** Text segment **
──────

Anti-slip gratings (more correctly known as slip-resistant grating or safety grating) are grating products used to provide grip on steps, running boards, walkways, platforms, and ladder rungs.

Anti-slip gratings are produced by stamping perforations or serrations into sheet metal. Bar gratings, expanded metal, and diamond plate (or checker plate) are technically not safety gratings. Independent testing of these products demonstrate very little slip resistance compared to true safety grating.

While metal gratings are most common, some can also be made using fiberglass reinforced plastic.

== Types ==
Stamped sheet metal safety gratings
- Diamond-shaped serrated perforated sheet metal. Examples of trade names are Grip Strut, Diamond Grip, Ry, Diamond, Grip Span, Deck Span, GripTrac.
- Round hole perforated sheet metal. Examples of trade names are Perf-o-grip, Safety-grip, Shur Grip, Ry-Grip, Open Grip and Grate Lock.
- Raised dimple perforated sheet metal. Examples of trade names are Traction Tread, Safety Tread, Shur Step, Ry-Tread and Tread Grip.
- Bar grating is a heavy-duty grating product best suited for heavy loads such as vehicles. Bar grating is often supplied in a serrated or non-serrated condition.

──────

** Listed entries **
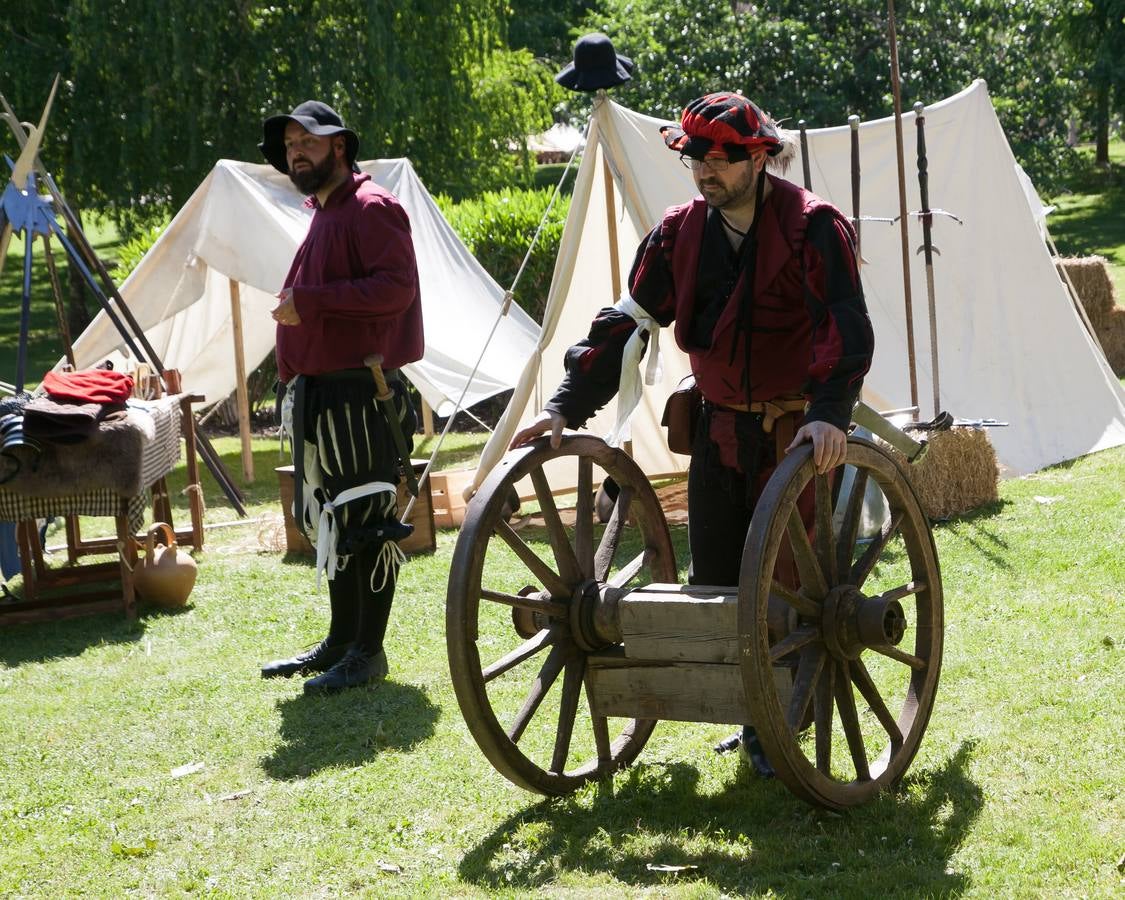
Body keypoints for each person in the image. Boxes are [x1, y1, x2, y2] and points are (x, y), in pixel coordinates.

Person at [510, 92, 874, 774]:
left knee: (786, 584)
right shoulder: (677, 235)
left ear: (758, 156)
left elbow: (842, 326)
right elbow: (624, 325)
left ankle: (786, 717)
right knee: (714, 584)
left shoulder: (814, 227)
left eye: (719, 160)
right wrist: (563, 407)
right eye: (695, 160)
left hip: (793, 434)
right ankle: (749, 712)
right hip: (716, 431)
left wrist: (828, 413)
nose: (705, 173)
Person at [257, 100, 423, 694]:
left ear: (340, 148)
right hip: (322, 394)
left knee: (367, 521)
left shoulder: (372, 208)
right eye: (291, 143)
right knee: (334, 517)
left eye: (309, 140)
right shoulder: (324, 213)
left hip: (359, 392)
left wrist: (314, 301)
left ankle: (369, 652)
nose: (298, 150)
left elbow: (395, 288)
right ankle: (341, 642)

──────

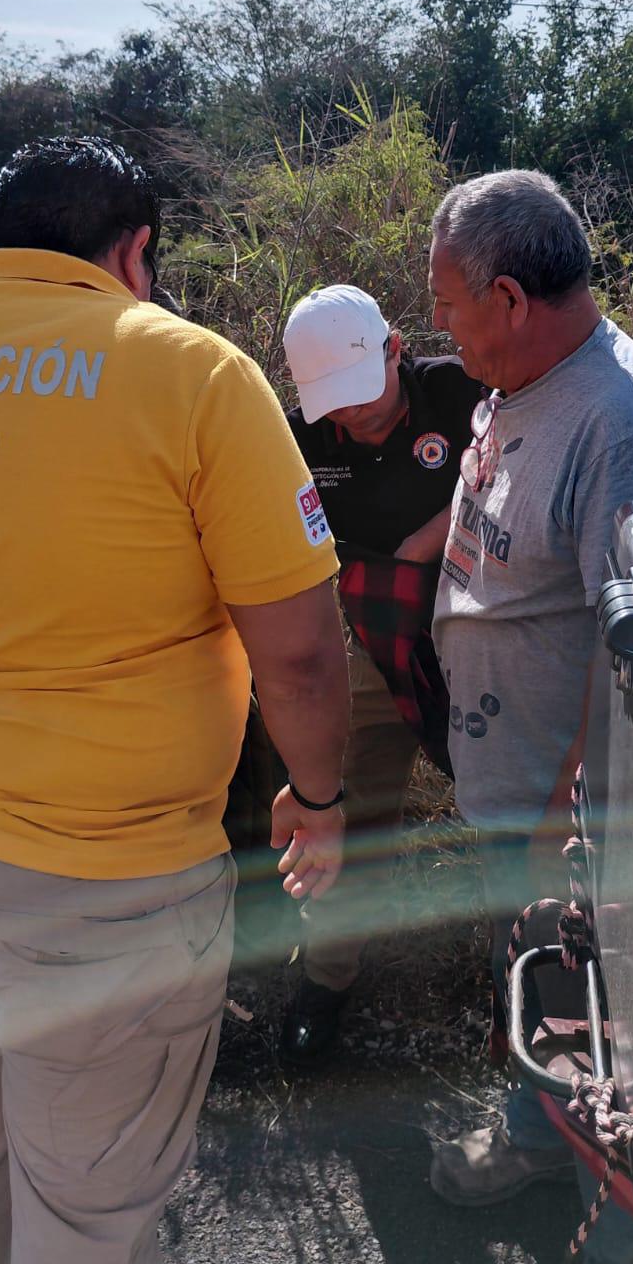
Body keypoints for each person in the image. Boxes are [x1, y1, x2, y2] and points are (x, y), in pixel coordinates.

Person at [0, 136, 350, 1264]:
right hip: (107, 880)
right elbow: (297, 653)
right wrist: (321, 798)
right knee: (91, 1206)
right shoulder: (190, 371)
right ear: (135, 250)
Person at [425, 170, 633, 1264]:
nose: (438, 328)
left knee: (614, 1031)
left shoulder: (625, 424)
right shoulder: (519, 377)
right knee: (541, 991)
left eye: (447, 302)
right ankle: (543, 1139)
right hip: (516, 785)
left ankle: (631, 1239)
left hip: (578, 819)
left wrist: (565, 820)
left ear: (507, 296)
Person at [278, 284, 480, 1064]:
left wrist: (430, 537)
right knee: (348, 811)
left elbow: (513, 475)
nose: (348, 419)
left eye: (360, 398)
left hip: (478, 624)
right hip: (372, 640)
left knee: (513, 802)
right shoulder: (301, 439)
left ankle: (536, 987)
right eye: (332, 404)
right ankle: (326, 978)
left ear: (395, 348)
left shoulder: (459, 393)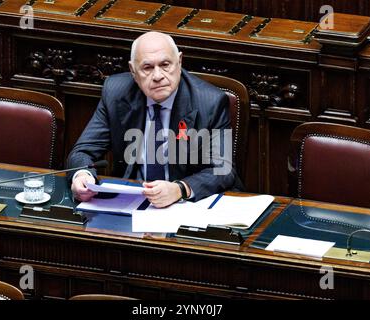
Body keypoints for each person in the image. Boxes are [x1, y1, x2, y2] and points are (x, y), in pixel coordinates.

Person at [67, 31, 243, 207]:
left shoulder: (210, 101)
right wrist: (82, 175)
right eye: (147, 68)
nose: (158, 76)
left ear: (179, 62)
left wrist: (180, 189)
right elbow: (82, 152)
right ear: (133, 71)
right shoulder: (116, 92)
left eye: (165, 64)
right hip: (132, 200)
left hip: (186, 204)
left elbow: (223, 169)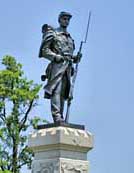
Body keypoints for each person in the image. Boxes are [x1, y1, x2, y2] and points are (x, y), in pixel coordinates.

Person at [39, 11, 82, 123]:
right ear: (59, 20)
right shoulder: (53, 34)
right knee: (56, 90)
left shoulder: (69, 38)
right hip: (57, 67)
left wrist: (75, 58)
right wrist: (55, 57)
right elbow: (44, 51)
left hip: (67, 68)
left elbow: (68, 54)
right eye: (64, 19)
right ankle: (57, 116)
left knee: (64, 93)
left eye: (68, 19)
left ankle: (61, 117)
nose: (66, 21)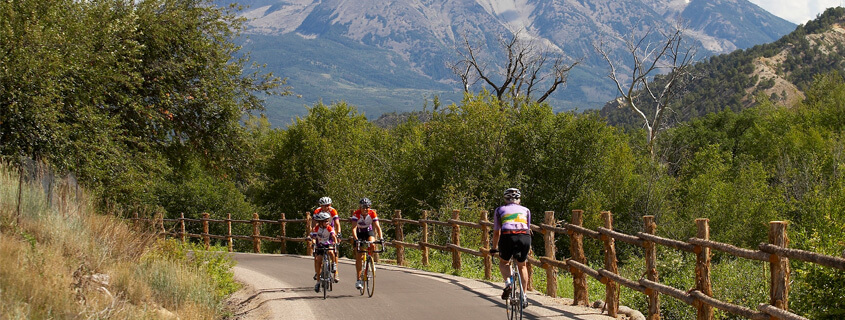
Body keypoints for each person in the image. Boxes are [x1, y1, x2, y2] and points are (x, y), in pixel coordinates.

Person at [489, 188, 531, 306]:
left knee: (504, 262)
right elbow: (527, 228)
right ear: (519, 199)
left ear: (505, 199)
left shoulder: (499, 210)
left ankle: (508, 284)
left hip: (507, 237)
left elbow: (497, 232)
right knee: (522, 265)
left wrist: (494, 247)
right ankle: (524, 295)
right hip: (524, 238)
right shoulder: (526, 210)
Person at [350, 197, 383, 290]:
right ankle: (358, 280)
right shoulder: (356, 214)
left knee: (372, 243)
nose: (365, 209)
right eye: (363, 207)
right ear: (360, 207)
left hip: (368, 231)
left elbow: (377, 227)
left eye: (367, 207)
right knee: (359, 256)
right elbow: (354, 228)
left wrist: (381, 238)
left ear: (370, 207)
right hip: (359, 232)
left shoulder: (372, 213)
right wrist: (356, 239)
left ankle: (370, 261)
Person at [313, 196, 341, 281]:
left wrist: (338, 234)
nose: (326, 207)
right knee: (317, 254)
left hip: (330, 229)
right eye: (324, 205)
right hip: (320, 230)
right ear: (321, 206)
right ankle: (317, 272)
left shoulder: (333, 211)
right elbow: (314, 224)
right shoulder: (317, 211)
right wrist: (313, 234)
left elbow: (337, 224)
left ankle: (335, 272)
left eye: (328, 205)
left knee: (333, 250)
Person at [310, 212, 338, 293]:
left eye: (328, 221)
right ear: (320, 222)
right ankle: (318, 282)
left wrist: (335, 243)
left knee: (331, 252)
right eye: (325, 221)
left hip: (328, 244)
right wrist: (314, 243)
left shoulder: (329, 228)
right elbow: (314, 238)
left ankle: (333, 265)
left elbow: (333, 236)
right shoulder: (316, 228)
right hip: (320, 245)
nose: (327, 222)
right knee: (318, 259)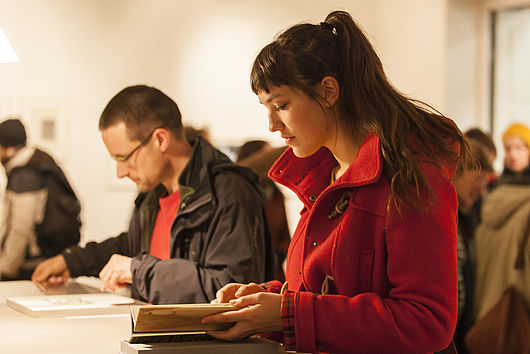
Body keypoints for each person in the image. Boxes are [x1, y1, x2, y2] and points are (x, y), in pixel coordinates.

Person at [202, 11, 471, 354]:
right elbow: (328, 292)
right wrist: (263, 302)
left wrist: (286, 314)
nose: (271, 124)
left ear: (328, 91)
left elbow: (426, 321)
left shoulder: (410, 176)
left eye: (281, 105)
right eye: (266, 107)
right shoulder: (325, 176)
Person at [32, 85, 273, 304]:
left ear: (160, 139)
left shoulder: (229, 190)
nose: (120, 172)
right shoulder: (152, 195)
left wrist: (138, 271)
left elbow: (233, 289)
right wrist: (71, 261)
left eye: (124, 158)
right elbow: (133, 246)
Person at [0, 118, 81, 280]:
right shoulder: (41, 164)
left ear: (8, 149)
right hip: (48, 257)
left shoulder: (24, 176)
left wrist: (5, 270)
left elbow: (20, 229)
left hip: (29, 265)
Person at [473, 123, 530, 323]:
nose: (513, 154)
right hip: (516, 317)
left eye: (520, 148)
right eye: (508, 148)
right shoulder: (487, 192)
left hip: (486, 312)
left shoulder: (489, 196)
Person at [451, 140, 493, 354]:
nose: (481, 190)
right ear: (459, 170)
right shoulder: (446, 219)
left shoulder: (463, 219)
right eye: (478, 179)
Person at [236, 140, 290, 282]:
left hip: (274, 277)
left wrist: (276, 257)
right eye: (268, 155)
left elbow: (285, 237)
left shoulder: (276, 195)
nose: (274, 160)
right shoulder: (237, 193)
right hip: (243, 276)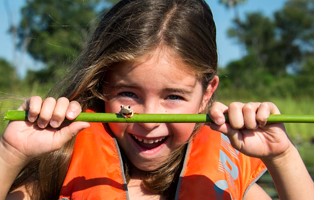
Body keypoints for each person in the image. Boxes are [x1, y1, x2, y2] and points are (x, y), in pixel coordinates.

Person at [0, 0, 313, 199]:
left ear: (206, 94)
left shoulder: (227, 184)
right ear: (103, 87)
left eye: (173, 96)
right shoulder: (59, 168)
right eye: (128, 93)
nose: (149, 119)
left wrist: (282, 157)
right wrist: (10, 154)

──────

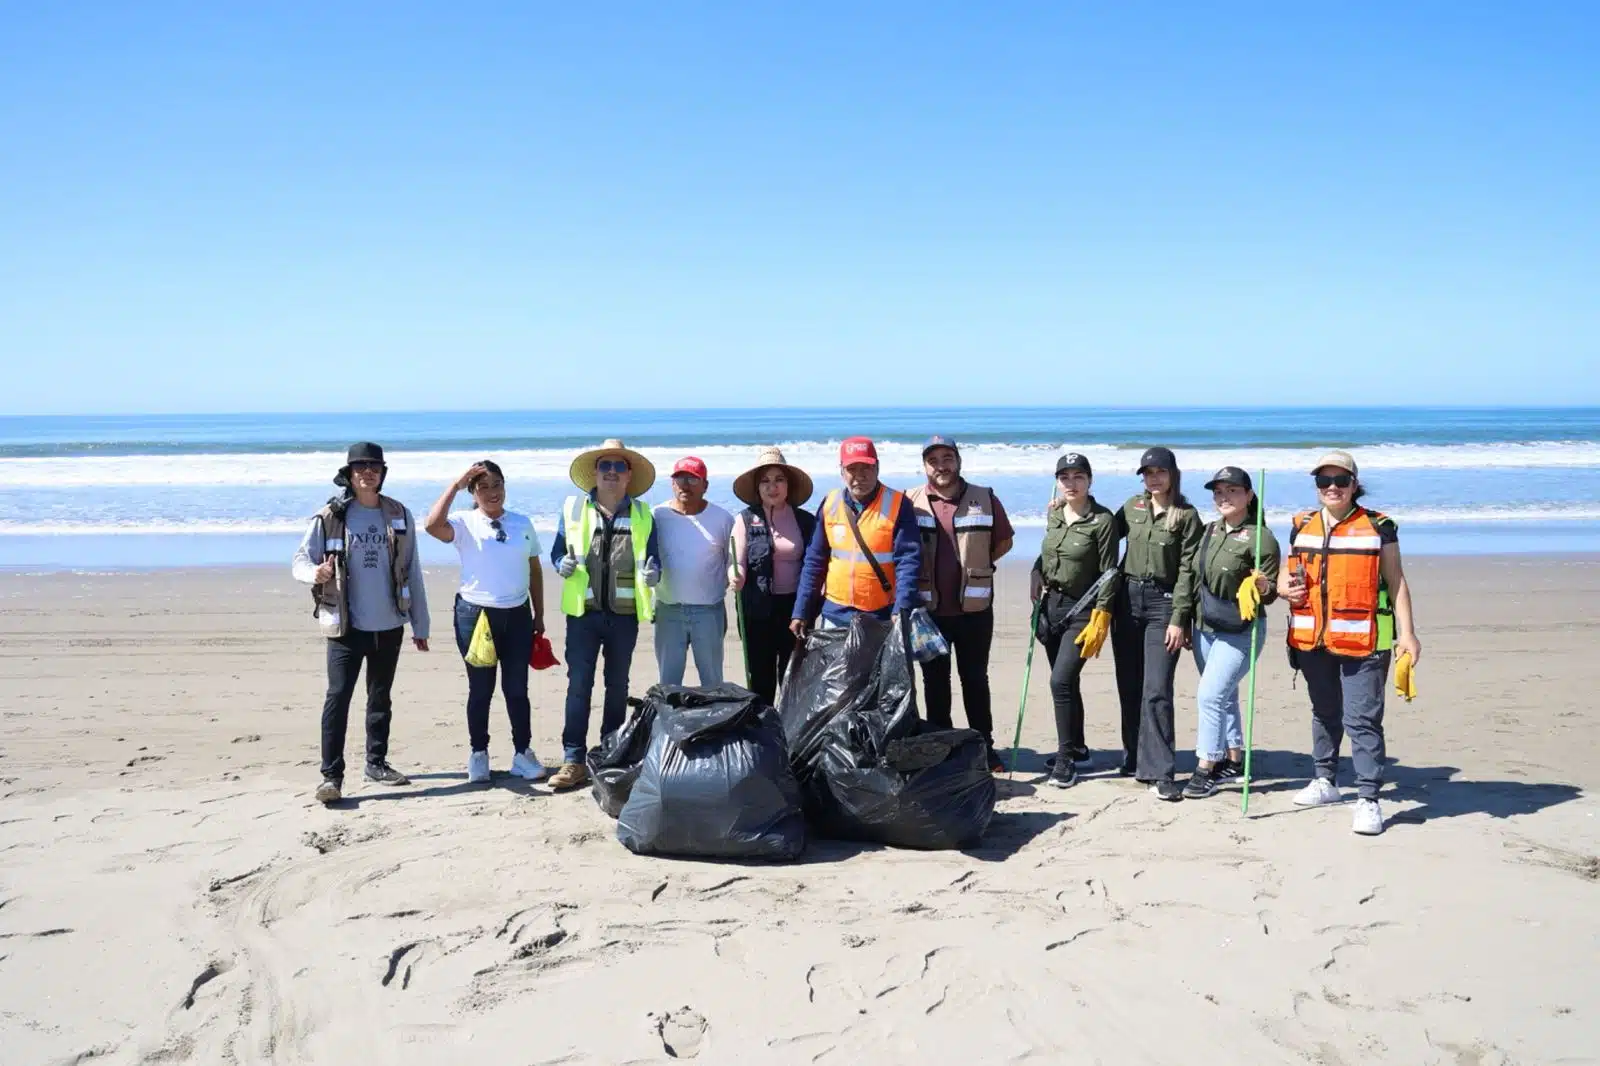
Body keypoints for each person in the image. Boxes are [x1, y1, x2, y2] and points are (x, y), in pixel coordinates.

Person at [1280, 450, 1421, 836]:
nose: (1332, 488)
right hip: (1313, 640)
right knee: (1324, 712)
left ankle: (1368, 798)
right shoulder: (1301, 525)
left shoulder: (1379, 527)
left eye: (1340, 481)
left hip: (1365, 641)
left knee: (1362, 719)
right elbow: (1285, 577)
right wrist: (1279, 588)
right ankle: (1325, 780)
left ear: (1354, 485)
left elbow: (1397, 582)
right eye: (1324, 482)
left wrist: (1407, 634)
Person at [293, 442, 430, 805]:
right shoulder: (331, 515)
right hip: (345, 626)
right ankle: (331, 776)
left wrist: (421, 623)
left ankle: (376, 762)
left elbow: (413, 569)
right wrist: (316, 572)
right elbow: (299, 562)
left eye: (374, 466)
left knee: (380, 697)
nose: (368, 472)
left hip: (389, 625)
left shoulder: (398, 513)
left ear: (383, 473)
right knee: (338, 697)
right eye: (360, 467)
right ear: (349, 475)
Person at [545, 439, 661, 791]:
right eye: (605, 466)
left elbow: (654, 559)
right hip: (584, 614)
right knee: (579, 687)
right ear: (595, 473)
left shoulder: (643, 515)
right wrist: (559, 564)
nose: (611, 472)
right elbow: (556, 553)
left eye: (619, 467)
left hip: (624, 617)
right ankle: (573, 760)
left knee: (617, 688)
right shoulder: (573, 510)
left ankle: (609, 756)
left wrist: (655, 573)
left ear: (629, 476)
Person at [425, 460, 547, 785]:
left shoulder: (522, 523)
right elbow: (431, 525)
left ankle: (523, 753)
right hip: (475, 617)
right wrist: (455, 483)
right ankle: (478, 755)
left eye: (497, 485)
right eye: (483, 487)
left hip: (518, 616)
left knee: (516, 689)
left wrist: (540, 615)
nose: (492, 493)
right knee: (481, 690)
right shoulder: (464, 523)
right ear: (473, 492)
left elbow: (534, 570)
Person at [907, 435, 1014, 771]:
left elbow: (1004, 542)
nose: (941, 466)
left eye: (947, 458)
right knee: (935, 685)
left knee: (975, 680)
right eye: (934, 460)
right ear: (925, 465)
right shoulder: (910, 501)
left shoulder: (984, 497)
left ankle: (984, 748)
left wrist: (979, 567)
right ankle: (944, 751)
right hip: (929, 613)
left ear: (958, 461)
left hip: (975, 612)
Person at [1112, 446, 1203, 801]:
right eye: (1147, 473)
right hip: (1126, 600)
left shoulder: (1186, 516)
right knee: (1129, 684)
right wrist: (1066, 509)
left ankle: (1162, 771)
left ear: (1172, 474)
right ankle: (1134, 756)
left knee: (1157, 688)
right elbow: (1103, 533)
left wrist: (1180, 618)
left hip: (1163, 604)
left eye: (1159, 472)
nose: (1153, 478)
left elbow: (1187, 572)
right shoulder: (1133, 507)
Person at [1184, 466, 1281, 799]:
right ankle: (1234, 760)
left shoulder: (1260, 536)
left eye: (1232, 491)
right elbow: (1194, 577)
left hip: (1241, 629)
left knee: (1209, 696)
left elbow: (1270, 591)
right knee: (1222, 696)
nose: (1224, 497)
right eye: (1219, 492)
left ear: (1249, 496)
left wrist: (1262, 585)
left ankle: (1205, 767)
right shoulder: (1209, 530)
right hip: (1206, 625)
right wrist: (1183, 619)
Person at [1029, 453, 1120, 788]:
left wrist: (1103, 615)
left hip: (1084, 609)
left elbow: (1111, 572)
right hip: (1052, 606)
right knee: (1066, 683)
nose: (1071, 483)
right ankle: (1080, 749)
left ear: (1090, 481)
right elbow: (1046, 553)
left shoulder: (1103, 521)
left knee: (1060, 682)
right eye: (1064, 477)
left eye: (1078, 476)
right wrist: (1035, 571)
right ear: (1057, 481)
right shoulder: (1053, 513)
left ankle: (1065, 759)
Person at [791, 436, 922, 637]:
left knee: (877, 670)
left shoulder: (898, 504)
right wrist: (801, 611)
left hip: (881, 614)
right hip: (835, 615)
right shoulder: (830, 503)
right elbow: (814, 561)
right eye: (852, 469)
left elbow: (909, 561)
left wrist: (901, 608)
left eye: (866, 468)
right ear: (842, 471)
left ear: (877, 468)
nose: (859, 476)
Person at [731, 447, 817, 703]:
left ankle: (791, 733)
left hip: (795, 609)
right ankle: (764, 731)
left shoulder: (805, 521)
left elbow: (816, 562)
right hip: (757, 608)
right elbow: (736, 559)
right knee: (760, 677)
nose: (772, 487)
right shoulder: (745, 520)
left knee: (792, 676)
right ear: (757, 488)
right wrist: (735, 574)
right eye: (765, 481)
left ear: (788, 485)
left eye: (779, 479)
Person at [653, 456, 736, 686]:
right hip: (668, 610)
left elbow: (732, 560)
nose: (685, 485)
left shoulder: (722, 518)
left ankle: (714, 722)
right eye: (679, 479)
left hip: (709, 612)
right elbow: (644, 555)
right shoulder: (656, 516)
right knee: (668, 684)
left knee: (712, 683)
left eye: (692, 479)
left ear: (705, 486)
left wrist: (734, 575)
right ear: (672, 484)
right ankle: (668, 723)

──────

** About this exercise **
Please quote the text on anti-slip gratings word for word, beginning at the words "- Raised dimple" and stopping after "or non-serrated condition.".

** Response for this exercise **
- Raised dimple perforated sheet metal. Examples of trade names are Traction Tread, Safety Tread, Shur Step, Ry-Tread and Tread Grip.
- Bar grating is a heavy-duty grating product best suited for heavy loads such as vehicles. Bar grating is often supplied in a serrated or non-serrated condition.